Assigned task: Instruction for the entries below: return the part that opens with the line containing "right elbow: (380, 1816)" and closes with the line containing "left front paw: (354, 200)", exactly, and no pictures.

Supplied material:
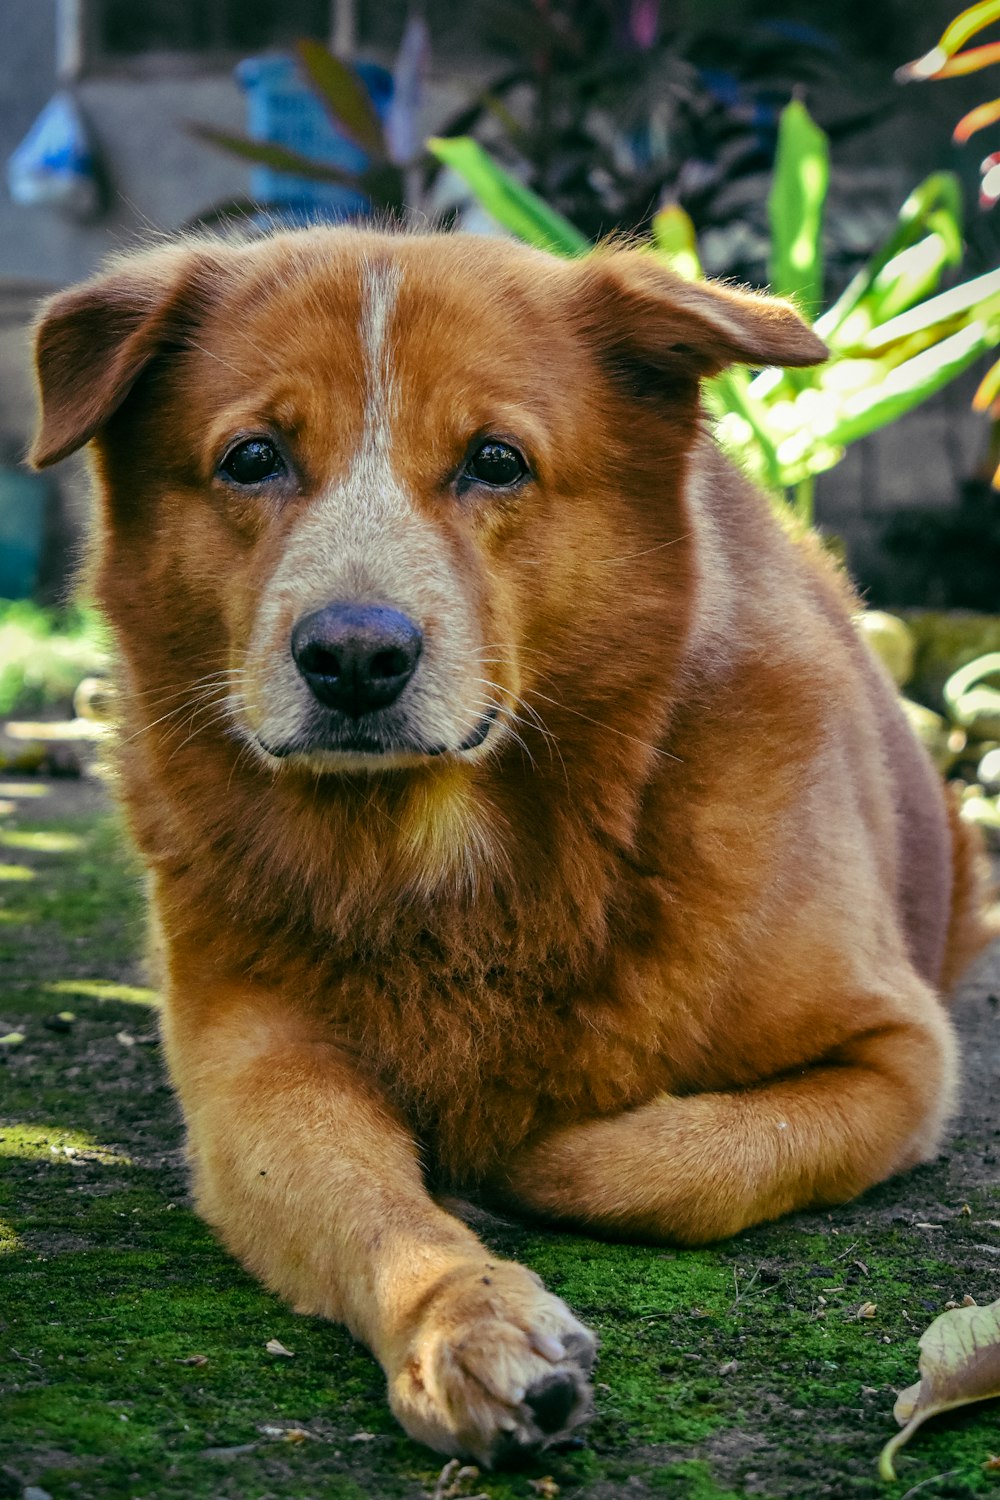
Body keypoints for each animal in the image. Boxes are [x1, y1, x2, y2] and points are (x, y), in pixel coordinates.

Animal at [31, 231, 995, 1464]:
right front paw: (462, 1316)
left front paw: (512, 1158)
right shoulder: (254, 1075)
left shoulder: (899, 1055)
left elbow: (677, 1162)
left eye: (496, 461)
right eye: (252, 458)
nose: (353, 657)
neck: (442, 855)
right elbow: (368, 1201)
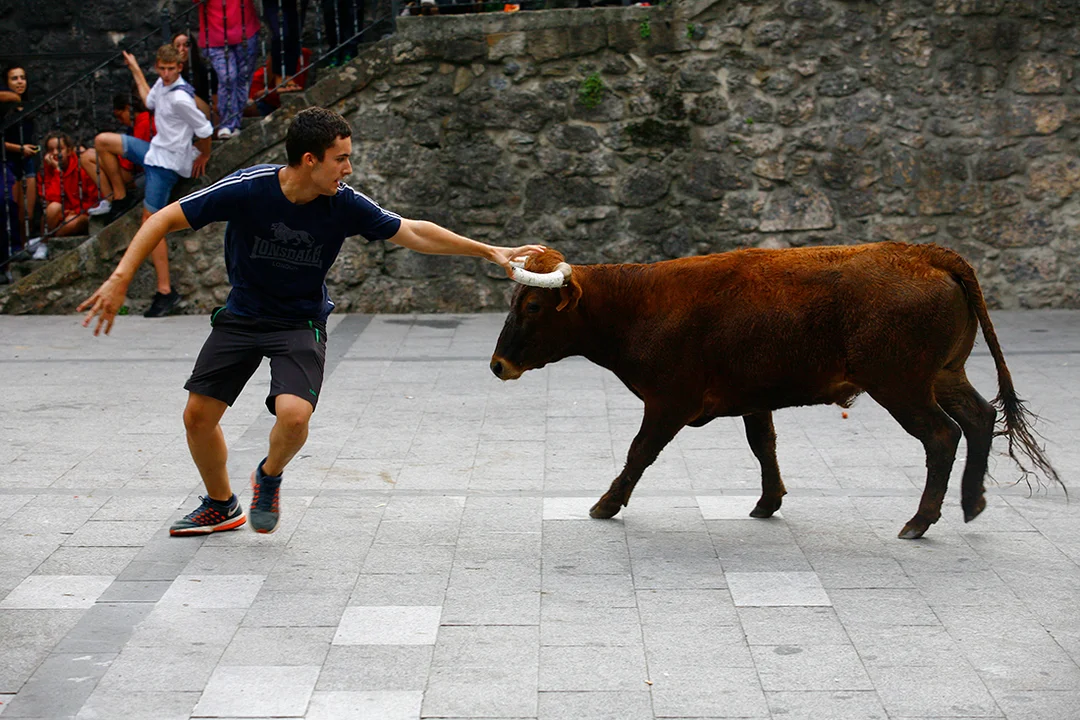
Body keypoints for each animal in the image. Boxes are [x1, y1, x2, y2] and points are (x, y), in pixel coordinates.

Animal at [489, 242, 1063, 539]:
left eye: (533, 306)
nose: (497, 365)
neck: (638, 303)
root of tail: (924, 253)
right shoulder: (753, 398)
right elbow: (763, 446)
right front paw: (768, 502)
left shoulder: (668, 402)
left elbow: (639, 452)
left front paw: (606, 503)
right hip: (945, 374)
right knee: (980, 418)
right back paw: (971, 500)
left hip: (902, 385)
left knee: (943, 436)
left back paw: (920, 520)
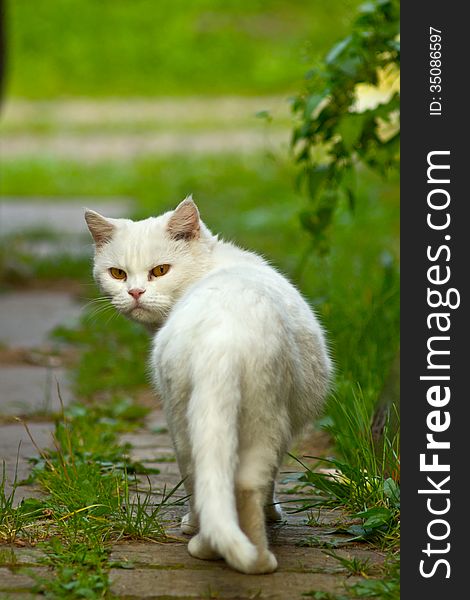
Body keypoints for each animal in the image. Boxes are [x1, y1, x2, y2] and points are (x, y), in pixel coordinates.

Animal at [85, 197, 334, 572]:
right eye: (118, 273)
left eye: (160, 271)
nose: (135, 292)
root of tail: (222, 338)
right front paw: (274, 514)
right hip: (260, 419)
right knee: (241, 485)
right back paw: (248, 556)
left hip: (190, 418)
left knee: (212, 480)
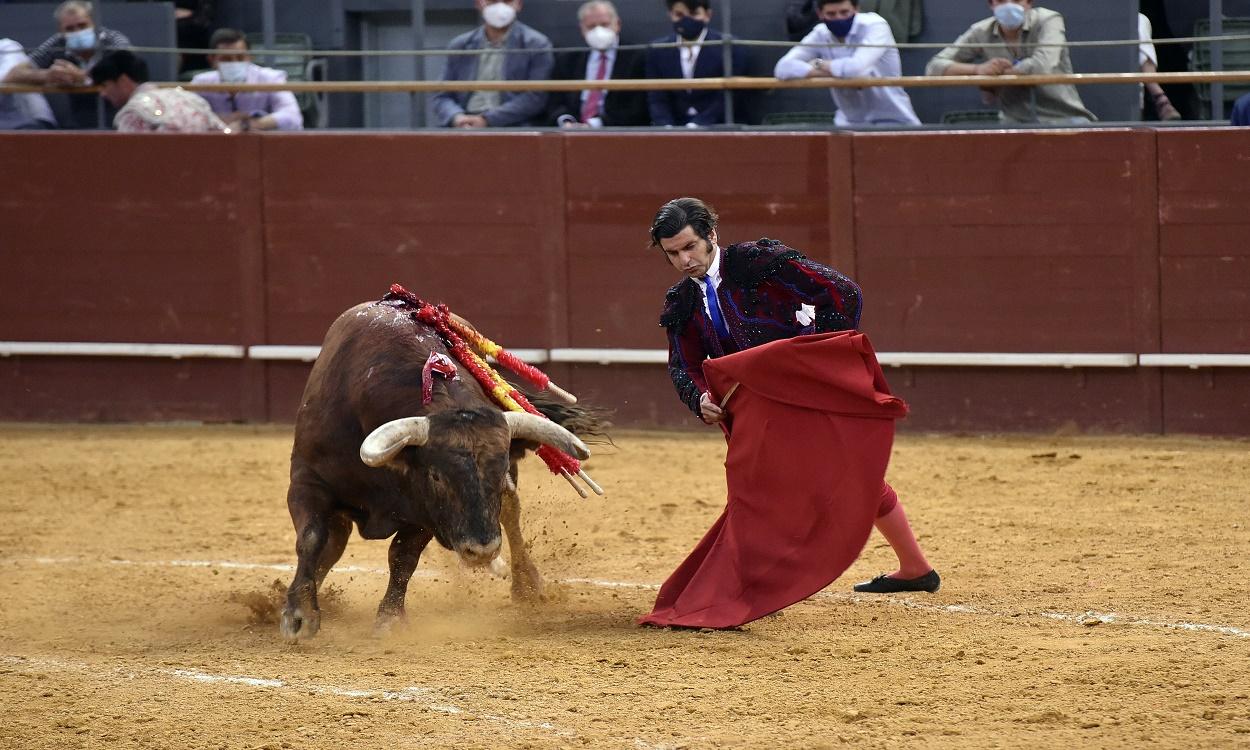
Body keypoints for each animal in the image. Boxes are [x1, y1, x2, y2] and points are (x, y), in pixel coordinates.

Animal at [280, 301, 600, 640]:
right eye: (436, 476)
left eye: (499, 473)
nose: (481, 551)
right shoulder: (307, 481)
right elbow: (312, 538)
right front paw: (299, 614)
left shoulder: (425, 513)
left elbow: (402, 557)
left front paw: (390, 619)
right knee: (333, 543)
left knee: (511, 515)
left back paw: (527, 585)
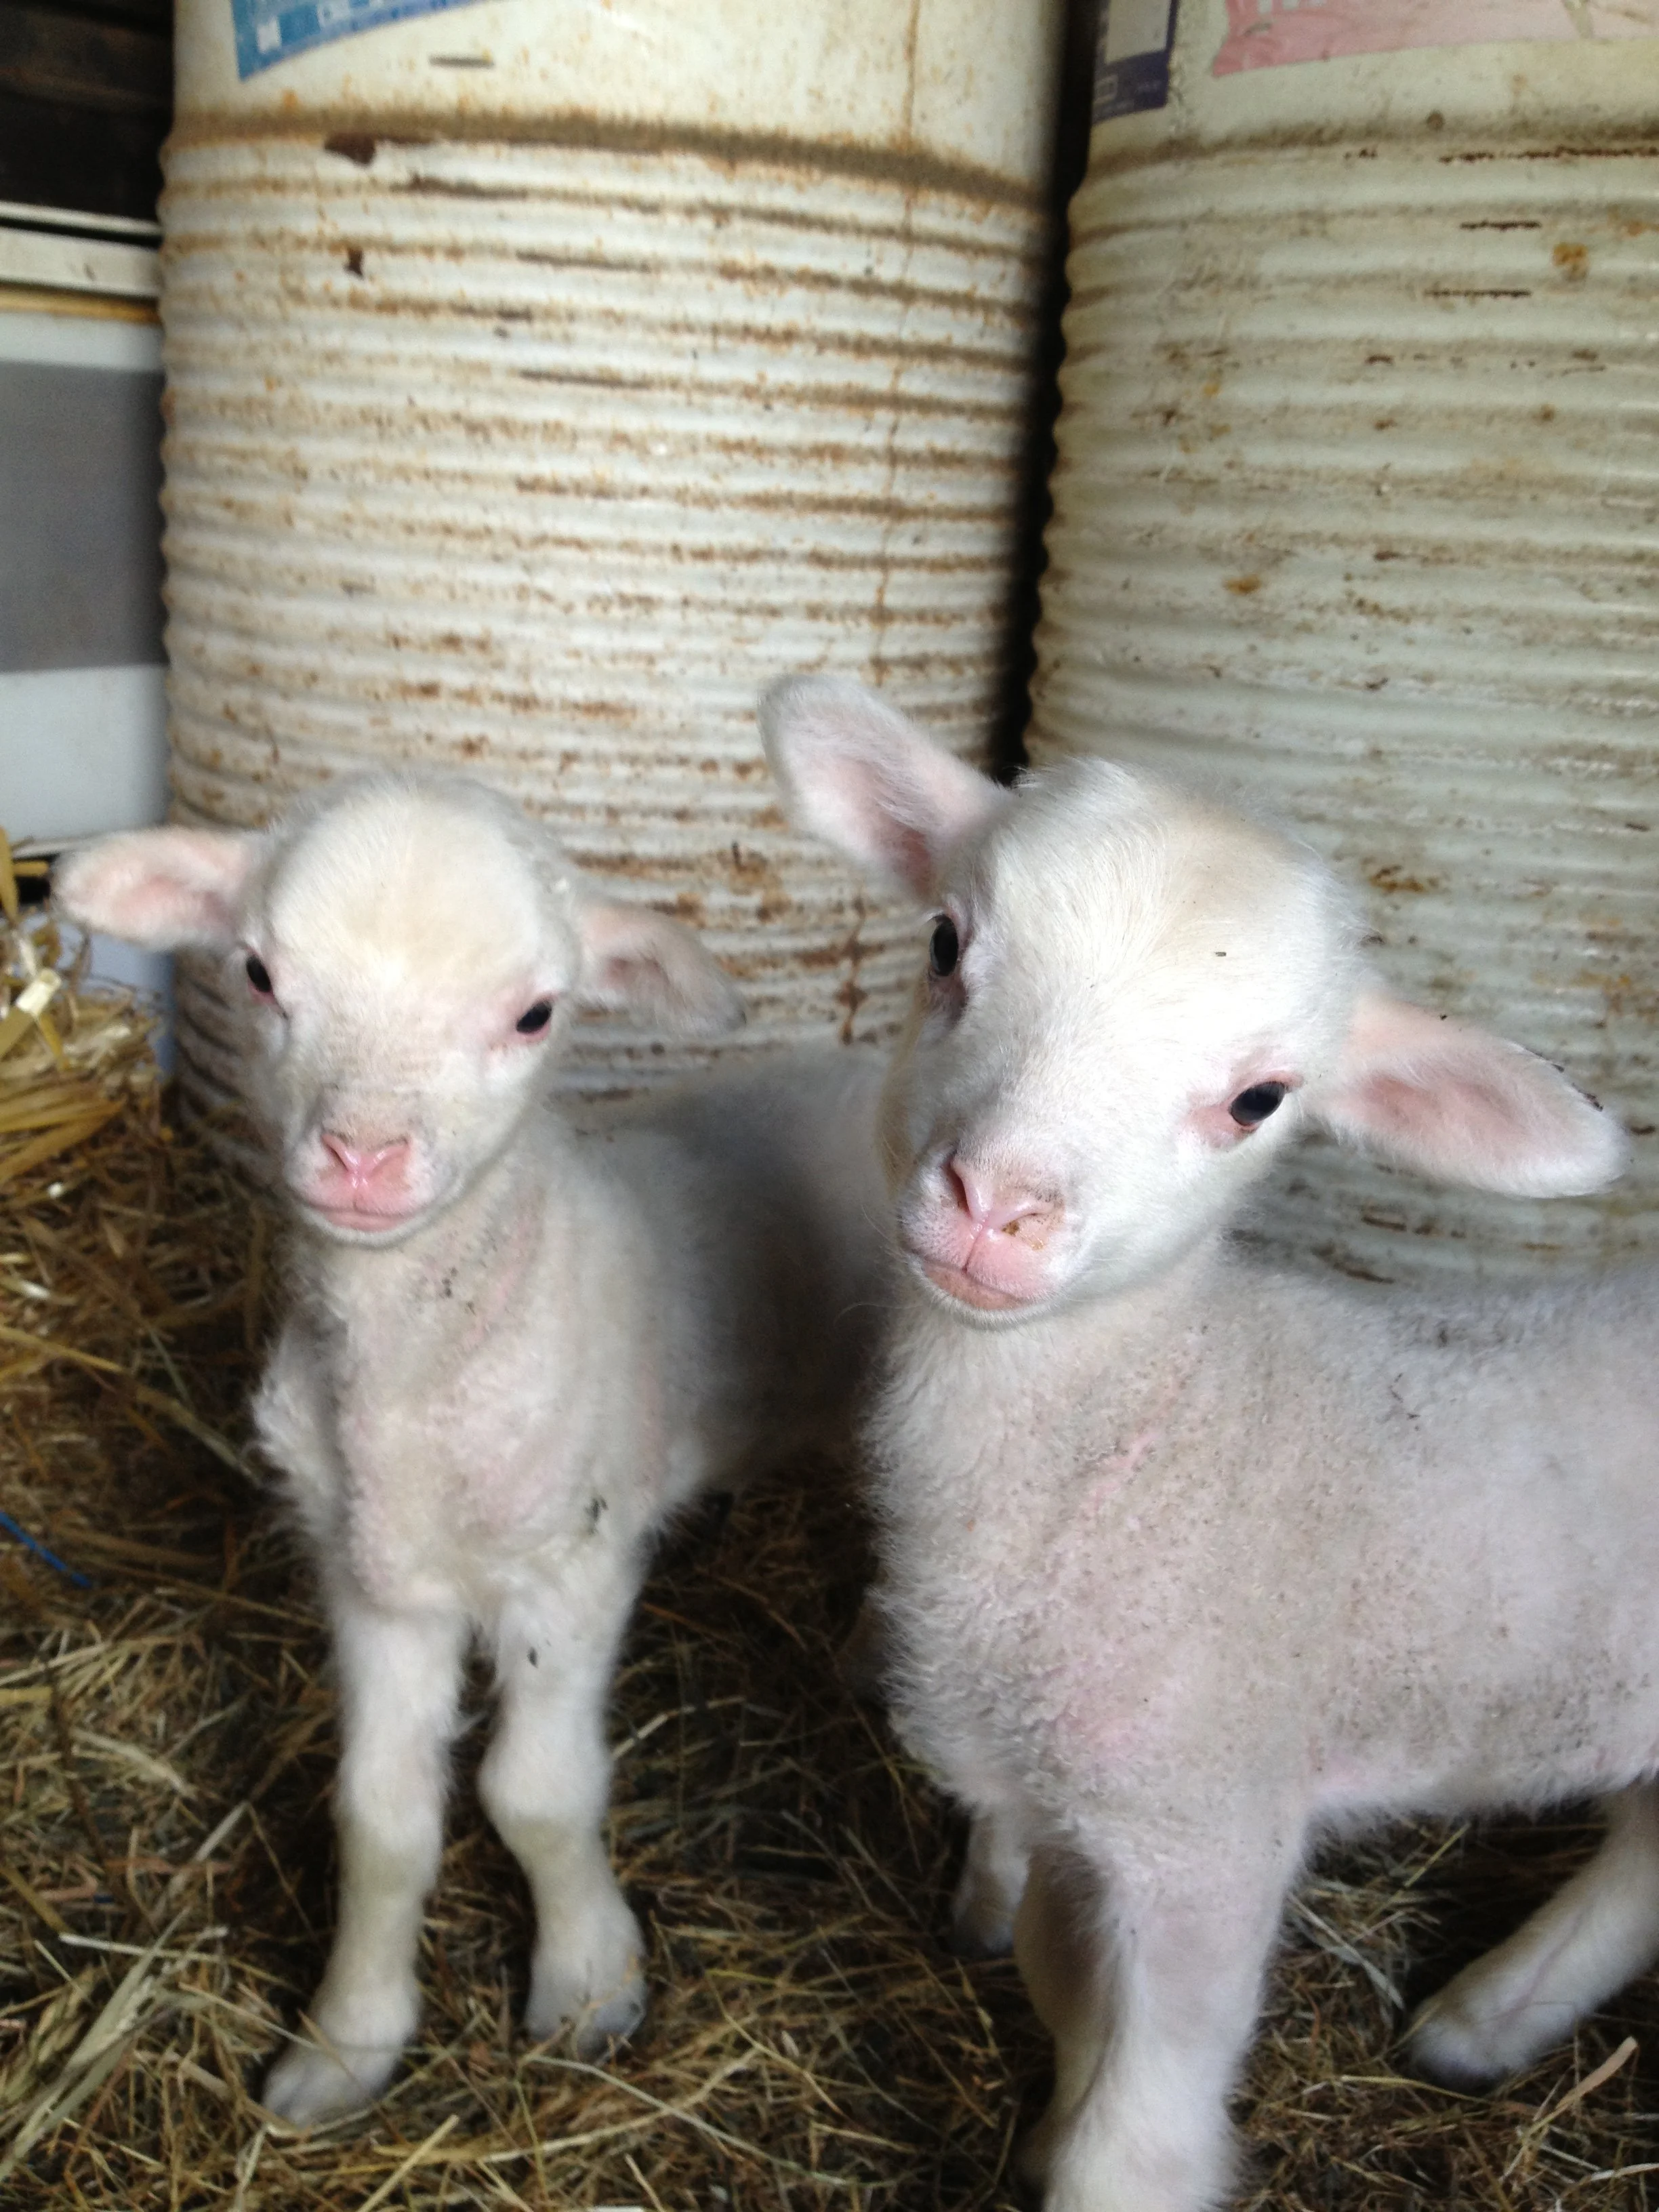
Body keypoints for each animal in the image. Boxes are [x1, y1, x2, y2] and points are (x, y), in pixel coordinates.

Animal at [56, 769, 887, 2127]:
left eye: (536, 1012)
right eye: (260, 973)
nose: (364, 1156)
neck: (413, 1370)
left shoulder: (570, 1569)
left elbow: (532, 1795)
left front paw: (588, 1986)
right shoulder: (374, 1582)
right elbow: (380, 1816)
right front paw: (344, 2045)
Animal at [759, 674, 1657, 2212]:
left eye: (1259, 1100)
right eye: (945, 942)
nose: (996, 1205)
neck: (1163, 1425)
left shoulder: (1205, 1832)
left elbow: (1135, 2140)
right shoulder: (1067, 1816)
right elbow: (1066, 1996)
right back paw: (1487, 2019)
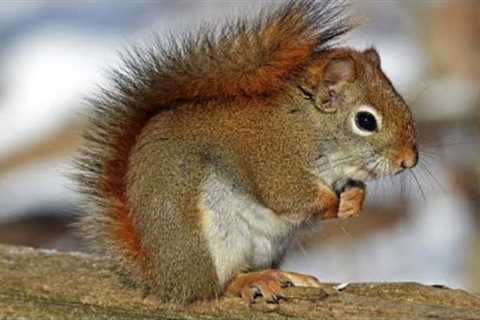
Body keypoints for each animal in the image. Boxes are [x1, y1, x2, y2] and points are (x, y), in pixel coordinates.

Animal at [74, 0, 416, 304]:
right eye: (365, 121)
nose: (409, 160)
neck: (309, 127)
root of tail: (161, 278)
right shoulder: (274, 159)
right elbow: (288, 196)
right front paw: (334, 203)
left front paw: (354, 200)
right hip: (210, 240)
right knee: (216, 287)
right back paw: (250, 281)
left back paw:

Response to this task:
right elbow: (380, 1816)
right front paw: (344, 2045)
Animal at [759, 674, 1657, 2212]:
left eye: (1259, 1100)
right eye: (945, 942)
nose: (996, 1205)
neck: (1163, 1425)
left shoulder: (1205, 1832)
left elbow: (1135, 2140)
right shoulder: (1067, 1816)
right elbow: (1066, 1996)
right back paw: (1487, 2019)
Body keypoints for each animal in the image. Boxes are [x1, y1, x2, y2] and points are (x, y), in pixel coordinates.

Animal at [74, 0, 416, 304]:
right eye: (365, 121)
nose: (409, 160)
neck: (309, 127)
root of tail: (161, 278)
right shoulder: (274, 159)
right elbow: (288, 196)
right front paw: (334, 203)
left front paw: (354, 200)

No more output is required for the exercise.